After their opening selection of songs from 2024 albums “Fruit For Flies” and “Sugar For Bugs,” The Army, The Navy had exciting news to share.

“We are currently sitting on a mountain of unreleased music,” Goldberg said, announcing for the first time ever the band’s upcoming third album. 

The duo then played a couple songs from their upcoming album, including “Cling,” which will be released on March 6. 

The band returned to a few familiar songs, including “Little Bug.” While Ciambriello strummed the guitar and Kallen accompanied on the keyboard, Goldberg’s hands were free to make mesmerizing hand gestures which mimicked butterflies and blooming flowers, mirroring the lyrics “So my / Favorite flowers would bloom in your lawn / Live by the water where sirens alarm / Send me a daughter to chase the little bugs.

Following this, Goldberg briefly acknowledged the National Shutdown” happening across the United States on the same day, where thousands of demonstrators abstained from going to school and work, as well as shopping, demanding “justice for … all victims of [Immigration and Customs Enforcement] terror” and an end to the Trump administration’s immigration crackdowns. 

“I just want to say that Maia [Ciambriello] and I stand in solidarity with everyone out there today, protesting, fighting the good fight,” Goldberg said. “No human is illegal on planet Earth, right? Right.”

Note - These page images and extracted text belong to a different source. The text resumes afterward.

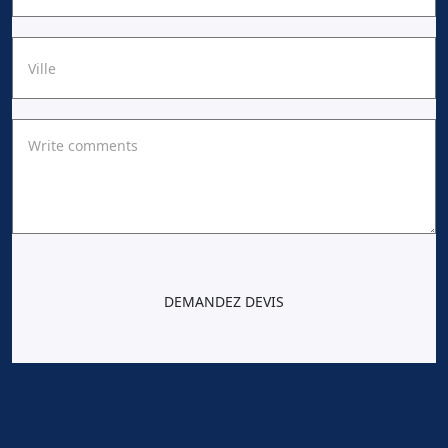
DEMANDEZ DEVIS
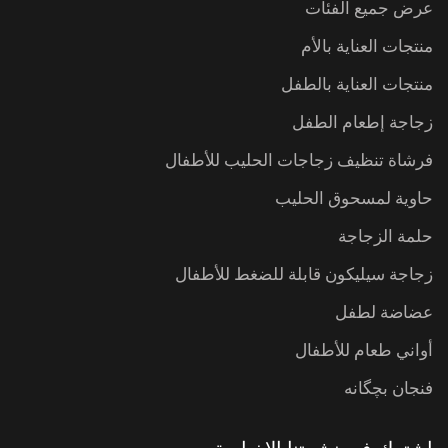
عرض جميع الفئات
منتجات العناية بالأم
منتجات العناية بالطفل
زجاجة إطعام الطفل
فرشاة تنظيف زجاجات الحليب للأطفال
حاوية لمسحوق الحليب
حلمة الزجاجة
زجاجة سيليكون قابلة للضغط للأطفال
عضاضة لطفل
أواني طعام للأطفال
فنجان بچگانه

The crowd, majority of whom were UCSB students, responded with applause and whistles of approval. On campus, many instructors chose to cancel Friday classes in light of the protest.

As the sky grew dark and a breeze rolled through the park, The Army, The Navy performed some of their more popular tracks. For “40%,” they asked the audience to “use [their] imagination[s]” and pretend they had a full band up on stage. This invigorated attendees to stand up, the cool feeling of grass underfoot as they danced around. 

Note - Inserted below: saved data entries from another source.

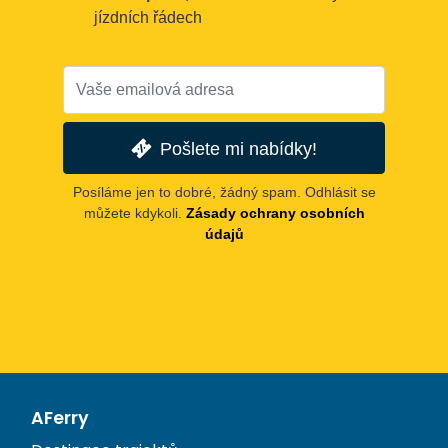
jízdních řádech
Pošlete mi nabídky!
Posíláme jen to dobré, žádný spam. Odhlásit se
můžete kdykoli.
Zásady ochrany osobních
údajů
AFerry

They kept the momentum going with several more tracks, including “Dirty Laundry,” “Alexandra” and “Persimmon,” the last of which prompted a wave of cheers from the crowd on the hill.

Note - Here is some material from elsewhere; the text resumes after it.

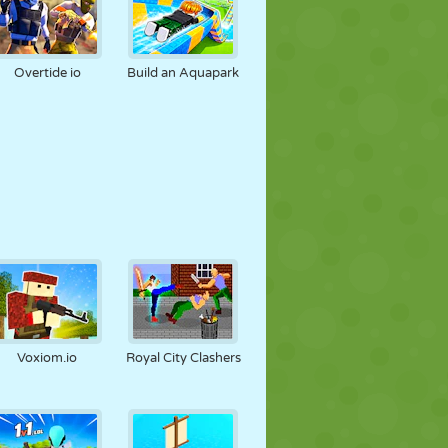
Overtide io
Build an Aquapark
Voxiom.io
Royal City Clashers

The Army, The Navy continued to sing through the cool evening, sharing story crumbs of their songwriting inspirations. After the last strums from Ciambriello and Kallen on “Vienna (In Memoriam),” Goldberg shared that the lyrics are much more literal than listeners may have thought. 

Lines like “Looks like the cat did a number on you, Vienna” and “She runs across the wooden fence in the yard /Looking for Vienna” reflect the story of a rat infestation that Ciambriello and Goldberg experienced while in New Orleans, where they named a rat (that saw an unfortunate demise at the claws of a cat) Vienna Sausage.

It is this quirky storytelling, a mix of poetic articulations and silly college anecdotes, that gives The Army, The Navy another layer of charm that fans adore. Ciambriello and Goldberg cultivate this whimsy within themselves — in a post-show interview with the Nexus, when asked what “fruit for a fly” (in reference to their debut album) they would be, they chose a little pomegranate seed and a kiwi, respectively, to embody themselves.

To close out the night of whispery consonance, The Army, The Navy played “Wild Again,” swapping the lyrics “Santa Rosa, California” — near where Ciambriello and Goldberg grew up together in the Bay Area — for “Santa Barbara, California,” which elicited excitement from the crowd.

The free concert seemed to be just what many students needed on a Friday evening in the face of mid-quarter stress. With an outdoor venue and intimate atmosphere, the approximately 250 attendees (an estimate by Goldberg herself) were welcome to snuggle up with friends, stretch their legs out in the grass or dance atop the hill.

“The show was very grounding, and I felt very in the present moment, which I really loved, especially around midterms,” second-year history of public policy and law major Lizzie Teeter said. 

“With a small band, they’ve really hit it out of the park, so this was a perfect show in I.V.,” Gulizia added.

A version of this article appeared on p. 8 of the Feb. 5 print edition of the Daily Nexus.